Praca na własnej działalności to nie to samo co etat. Ma swoje plusy, ale i minusy, których nie warto ignorować.

Wybranie pracy „na działalności” była jedną z moich najlepszych decyzji w życiu, ale nie od razu. Pierwsze podejścia były, delikatnie mówiąc trudne. Głównym powodem było to, że to nie była moja świadoma decyzja tylko pracodawców, którzy chcieli zaoszczędzić na kosztach pracy, delegacjach itp. i kierowali mnie na samozatrudnienie. Nie narzekam, na konto wpływało mi więcej, niż gdyby zatrudnili mnie na etat, ale zawsze kończyło się to dla mnie mało optymistycznie. Dopiero gdy sam podjąłem taką decyzję, zdecydowałem się na tą formę pracy świadomie, okazało się to sukcesem i trwa po dziś dzień. Dlaczego? Bo podejmując tą decyzję świadomie i z premedytacją, sam musiałem wszystko poukładać tak, by zadziałało. Wszystkie szanse i zagrożenia musiałem przeanalizować sam, więcej, muszę to robić regularnie nadal. Po prostu teraz nie mam na kogo „zwalić” odpowiedzialności.
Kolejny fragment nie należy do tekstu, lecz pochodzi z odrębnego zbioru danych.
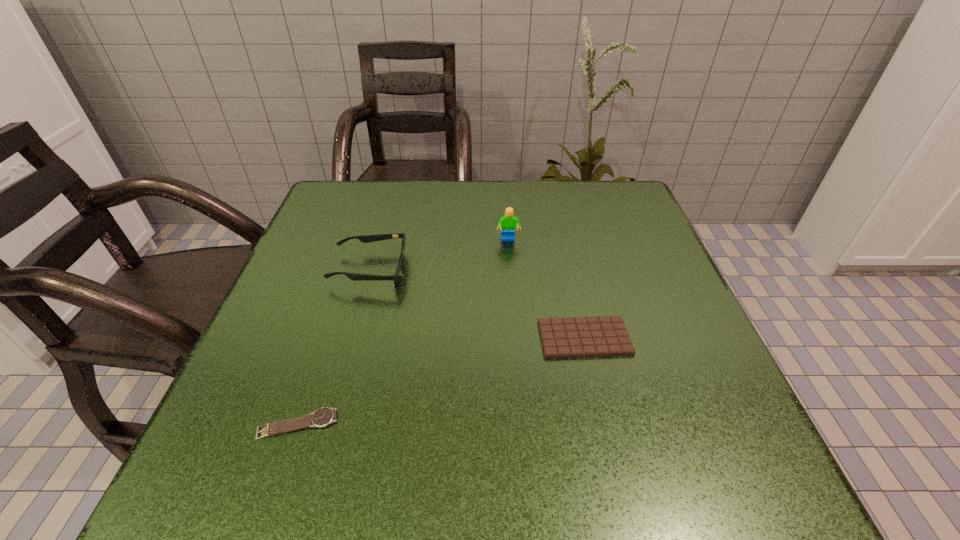
The height and width of the screenshot is (540, 960). Find the location of `free space located on the back of the chocolate bar`. free space located on the back of the chocolate bar is located at coordinates (561, 234).

Where is `vacant space located 0.220m on the right of the shortest object`? vacant space located 0.220m on the right of the shortest object is located at coordinates (481, 424).

Locate an element on the screen. object located in the near edge section of the desktop is located at coordinates (x=324, y=416).

I want to click on sunglasses positioned at the left edge, so click(x=378, y=237).

Find the location of a particular element. This screenshot has width=960, height=540. watch that is at the left edge is located at coordinates (324, 416).

You are a GUI agent. You are given a task and a screenshot of the screen. Output one action in this format:
    pyautogui.click(x=<x>, y=<y>)
    Task: Click on the object that is at the right edge
    This screenshot has width=960, height=540.
    Given the screenshot: What is the action you would take?
    pyautogui.click(x=566, y=337)

Locate an element on the screen. The height and width of the screenshot is (540, 960). object that is at the near left corner is located at coordinates (324, 416).

In the image, there is a desktop. Where is `vacant space at the far edge`? This screenshot has width=960, height=540. vacant space at the far edge is located at coordinates (560, 180).

Locate an element on the screen. This screenshot has width=960, height=540. vacant space at the near edge of the desktop is located at coordinates (491, 476).

This screenshot has height=540, width=960. I want to click on vacant space at the left edge of the desktop, so click(x=333, y=248).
A Ty, zrobiłeś sobie rachunek zysków i korzyści z prowadzenia własnej działalności? Zabezpieczyłeś obszary ewentualnego ryzyka?

Źródło: pixabay.com

Jednym z nich zajmę się w tym wpisie. Zachęcam do przeczytania, jestem przekonany, że warto.

Wszystkich ryzyk i decyzji, które trzeba przeanalizować nie da się opisać za jednym podejściem. Tym razem skupię się na jednym z najczęściej pomijanych – zabezpieczeniu twoim i rodziny w razie wypadku lub choroby. Tak, musisz ogarnąć to sam, jeśli prowadzisz działalność.

indywidualna działalność = indywidualna odpowiedzialność

Nie wszyscy zdają sobie sprawę, że działalność gospodarcza (pod względem zabezpieczenia zdrowotnego) to nie to samo co etat. Twoje zabezpieczenie w razie wypadku lub nagłej choroby przy prowadzeniu działalności gospodarczej jest dużo niższe niż przy umowie o pracę.
Jak zmniejszyć tę różnicę możliwie najniższym kosztem? Postaram się coś podpowiedzieć.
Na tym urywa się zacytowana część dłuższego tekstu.